Before finding the older time capsule, another one was buried near the front wall of the Senate House in 1989. It’s to be opened in 2029 in order to celebrate the 200th anniversary of the Maine State House.
5. The New Hampshire State House
In Concord, New Hampshire, the New Hampshire State House has been serving the state since 1819. It was designed by Stuart Park, and cost around $82,000 to construct. The building itself remained untouched until 1863, when the library was expanded and room made for new departments.
While the New Hampshire State House isn’t the oldest capitol building, it still holds the record for how the legislature still uses their original chambers. It holds another record, not quite so grand, because it’s also the highest architectural point in all of Concord, rising at approximately 150 feet in the air.
4. The Massachusetts State House
This state house is widely recognized by it’s illustrious dome, which was gilded with 23 karat gold leaf. Created by Charles Bulfinch and finished in 1798, it sits in the middle of Boston and was expanded in 1917 to complete the east and west wings. Today, it’s largely considered a masterpiece of the various Federal buildings in the nation.
The Massachusetts State House didn’t always have a golden glow, though. During World War II, it was painted gray so enemy bombers or ships wouldn’t target it or the surrounding area. The Axis powers never made it over the Atlantic ocean, but it let residents’ minds be at peace during the war.
3. The New Jersey State House
Designed in 1792 but Jonathan Doane, the New Jersey State House lies near the border of New Jersey and Pennsylvania. The site it was made on was 3.75 acres and cost 250 British pounds, which equals to about 400 US dollars today. It’s been renovated and extended seven times since it was originally built.
Since it’s in Trenton, New Jersey, it’s proven to be the closest capitol building to a state border, with a bridge to Pennsylvania only a few blocks away.
2. Virginia State Capitol
Before 1779, Virginia had a simple, temporary wooden building for their congress, until the state capitol was moved from Williamsburg to Richmond. Thomas Jefferson, who was later the third president of the United States, designed the permanent structure. He modeled it after the Maison Carrée, an ancient Roman temple that resides in Nîmes, France.
After procuring the services of Charles-Louis Clérisseau to draft the building, it became the only other building besides the Vermont State House to accurately resemble an ancient model. The Virginia General Assembly convened for it’s first Session in 1788.
The Virginia State Capitol has been expanded upon at various points in it’s life, and now Jefferson’s original building is only the middle section of the masterpiece. The Capitol even has an underground extension to allow for more working space.
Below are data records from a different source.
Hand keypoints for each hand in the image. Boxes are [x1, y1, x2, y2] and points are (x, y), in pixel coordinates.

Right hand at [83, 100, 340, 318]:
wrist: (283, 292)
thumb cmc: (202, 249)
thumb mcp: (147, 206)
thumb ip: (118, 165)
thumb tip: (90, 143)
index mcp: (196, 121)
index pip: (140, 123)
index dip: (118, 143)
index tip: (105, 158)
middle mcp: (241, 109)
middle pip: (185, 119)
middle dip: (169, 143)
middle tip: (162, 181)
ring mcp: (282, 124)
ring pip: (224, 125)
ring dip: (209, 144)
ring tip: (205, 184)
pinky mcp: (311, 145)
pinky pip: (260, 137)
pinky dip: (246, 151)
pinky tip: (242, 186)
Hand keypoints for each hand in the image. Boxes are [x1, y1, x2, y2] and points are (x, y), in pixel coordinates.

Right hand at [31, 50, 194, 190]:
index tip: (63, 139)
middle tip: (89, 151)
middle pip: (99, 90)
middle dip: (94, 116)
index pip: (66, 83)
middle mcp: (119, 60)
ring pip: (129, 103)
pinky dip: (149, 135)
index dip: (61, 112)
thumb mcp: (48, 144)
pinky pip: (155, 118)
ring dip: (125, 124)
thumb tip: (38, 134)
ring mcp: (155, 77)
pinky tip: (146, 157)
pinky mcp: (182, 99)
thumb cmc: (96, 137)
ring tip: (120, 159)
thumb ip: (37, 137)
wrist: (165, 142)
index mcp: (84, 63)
In 2004, the General Assembly granted funds to restore the interior and exterior of the building, which was finished in 2007.
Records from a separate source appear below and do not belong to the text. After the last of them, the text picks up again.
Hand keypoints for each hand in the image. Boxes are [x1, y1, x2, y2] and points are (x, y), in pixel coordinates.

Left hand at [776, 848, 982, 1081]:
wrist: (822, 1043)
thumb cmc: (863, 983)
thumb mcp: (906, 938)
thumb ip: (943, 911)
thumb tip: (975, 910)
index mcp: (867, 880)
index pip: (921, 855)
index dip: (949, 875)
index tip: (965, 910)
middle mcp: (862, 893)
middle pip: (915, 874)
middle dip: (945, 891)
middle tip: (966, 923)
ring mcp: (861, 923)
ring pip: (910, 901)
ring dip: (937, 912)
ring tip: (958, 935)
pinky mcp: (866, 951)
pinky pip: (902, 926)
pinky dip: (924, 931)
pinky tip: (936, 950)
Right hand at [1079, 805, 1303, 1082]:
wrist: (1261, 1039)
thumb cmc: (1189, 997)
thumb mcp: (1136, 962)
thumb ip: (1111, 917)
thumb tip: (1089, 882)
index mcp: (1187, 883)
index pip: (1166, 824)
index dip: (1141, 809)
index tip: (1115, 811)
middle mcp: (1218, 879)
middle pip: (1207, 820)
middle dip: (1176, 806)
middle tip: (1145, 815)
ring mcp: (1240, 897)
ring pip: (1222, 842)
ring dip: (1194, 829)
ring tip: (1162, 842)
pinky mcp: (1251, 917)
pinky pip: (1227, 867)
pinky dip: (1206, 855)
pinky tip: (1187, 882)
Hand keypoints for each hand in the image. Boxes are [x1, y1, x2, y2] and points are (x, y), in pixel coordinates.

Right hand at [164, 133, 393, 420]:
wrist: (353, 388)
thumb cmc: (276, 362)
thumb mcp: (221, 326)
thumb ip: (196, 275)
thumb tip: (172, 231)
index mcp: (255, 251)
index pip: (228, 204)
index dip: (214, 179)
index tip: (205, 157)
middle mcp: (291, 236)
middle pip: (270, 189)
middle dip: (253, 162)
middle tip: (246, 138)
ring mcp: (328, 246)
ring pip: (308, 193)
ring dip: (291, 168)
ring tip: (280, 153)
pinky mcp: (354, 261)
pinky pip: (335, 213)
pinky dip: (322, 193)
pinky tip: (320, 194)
1. The Maryland State House
The construction for the Maryland State House began before the Revolutionary War in 1772, finishing in 1797. It resides in the city of Annapolis, and was originally designed by Joseph Horatio Anderson.
This is the only capitol building that also served as the nation’s capital. For almost a year from November 26, 1783 to August 13, 1784, the Continental Congress came together to discuss national matters. They used the Old Senate Chamber, which was one of the few sections that was fully constructed at that time.
The Treaty of Paris, the document that ended the Revolutionary War, was signed by the Continental Congress inside the capitol building. The Maryland State House is also the place where George Washington formally resigned his position as commander-in-chief of the continental army, before becoming president in 1789.